Why did CDT Equity Inc. (CDT) receive a Nasdaq deficiency notice?

CDT Equity received a Nasdaq deficiency notice because it did not file its Form 10‑Q for the quarter ended March 31, 2026 on time, violating Nasdaq Listing Rule 5250(c)(1), which requires timely periodic financial reports for continued listing.

Does the Nasdaq deficiency notice immediately affect trading of CDT Equity (CDT) shares?

The notice has no immediate effect on trading or the listing of CDT Equity’s common stock and warrants on The Nasdaq Capital Market. The company remains listed while it works to regain compliance with the periodic filing requirement.

What deadline did Nasdaq give CDT Equity (CDT) to regain filing compliance?

Nasdaq gave CDT Equity until July 20, 2026 to submit a formal plan to regain compliance with the periodic filing requirement.

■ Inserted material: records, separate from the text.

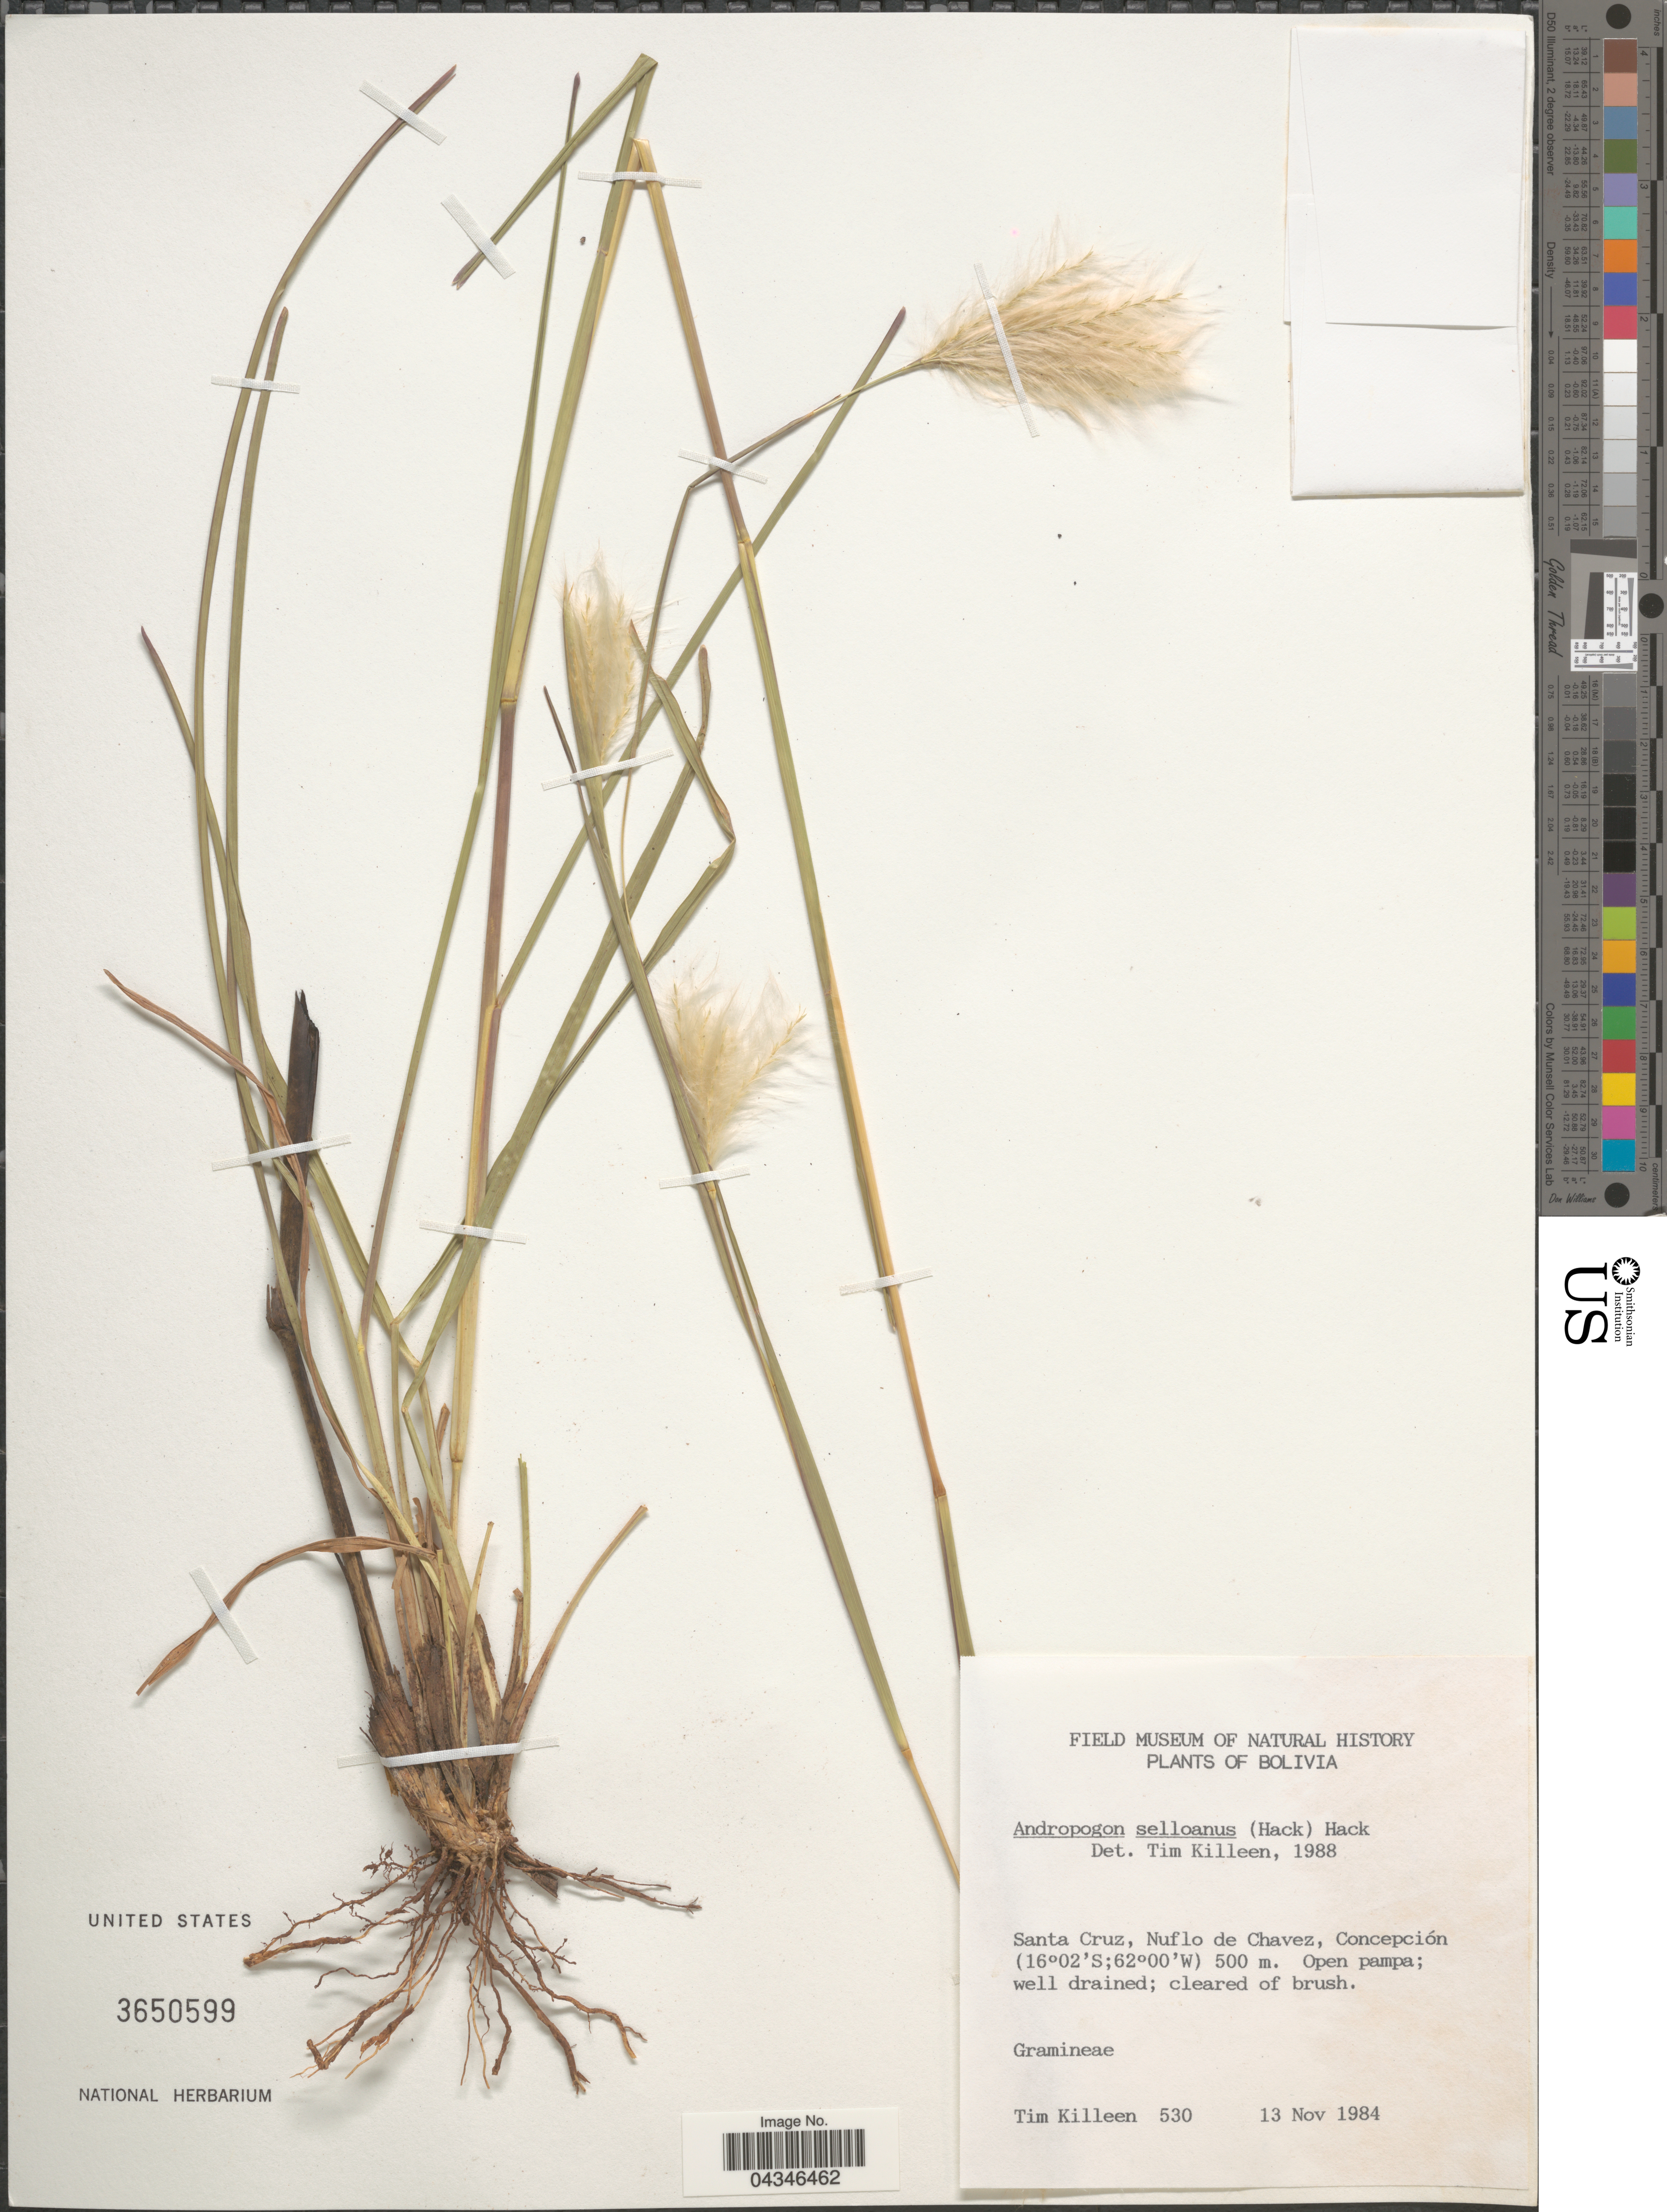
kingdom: Plantae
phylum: Tracheophyta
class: Liliopsida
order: Poales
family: Poaceae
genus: Andropogon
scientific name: Andropogon selloanus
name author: (Hack.) Hack.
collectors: T. J. Killeen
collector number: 530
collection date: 1984-11-13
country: Bolivia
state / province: Santa Cruz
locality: Nuflo de Chavez, Concepción.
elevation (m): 500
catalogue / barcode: US 3650599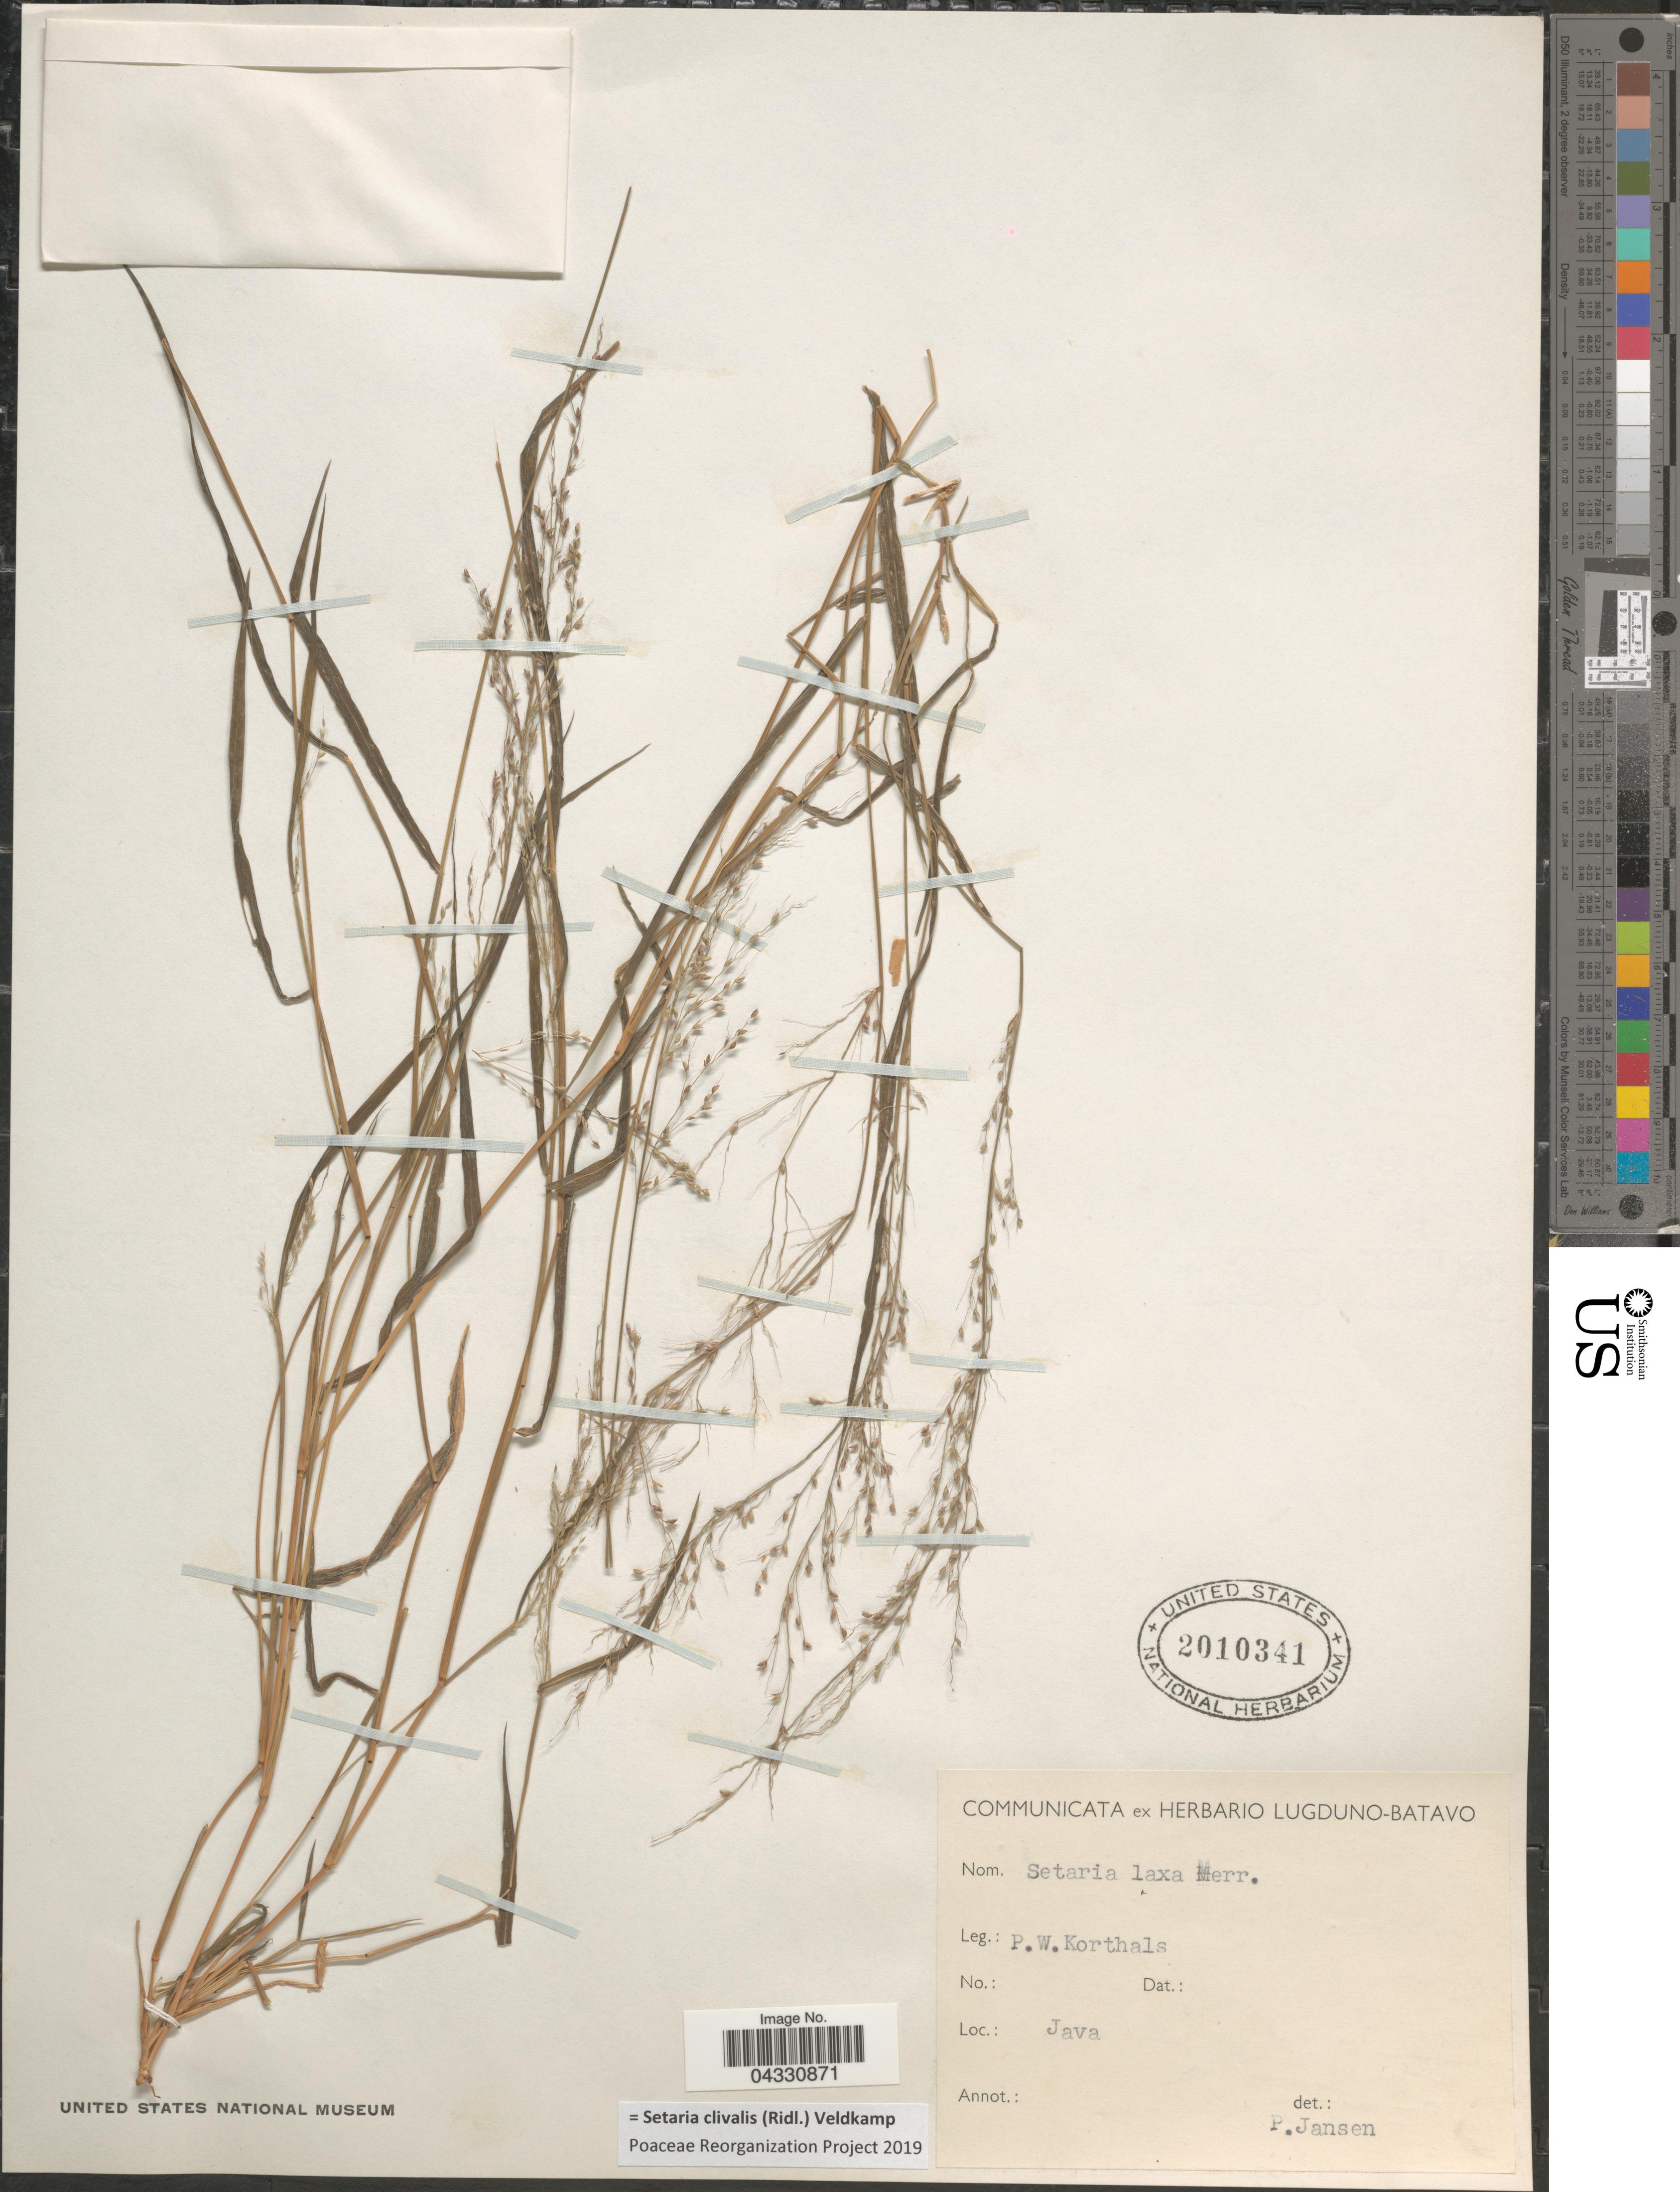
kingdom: Plantae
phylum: Tracheophyta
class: Liliopsida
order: Poales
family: Poaceae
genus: Setaria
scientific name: Setaria clivalis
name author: (Ridl.) Veldkamp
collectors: P. W. Korthals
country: Indonesia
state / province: Java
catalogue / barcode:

The company intends to complete review and file the delayed Form 10‑Q, which it expects will restore compliance when accepted.

Which specific Nasdaq rule did CDT Equity (CDT) fail to comply with?

CDT Equity fell out of compliance with Nasdaq Listing Rule 5250(c)(1), referred to as the periodic filing requirement. This rule mandates timely filing of required SEC periodic reports, including Form 10‑Q, as a condition for continued listing on Nasdaq.

How does CDT Equity (CDT) plan to address the Nasdaq deficiency notice?

CDT Equity plans to complete its review of the current draft of the Form 10‑Q for the quarter ended March 31, 2026 and file it as soon as that review is finished. The company expects this filing will enable it to regain compliance with Nasdaq’s filing requirement.

What disclosure did CDT Equity (CDT) make under Regulation FD about the Nasdaq notice?

CDT Equity issued a press release on May 28, 2026 describing the Nasdaq deficiency notice and its timing. The company furnished this release as Exhibit 99.1 under a Regulation FD disclosure item, clarifying it is not deemed filed for Exchange Act liability purposes.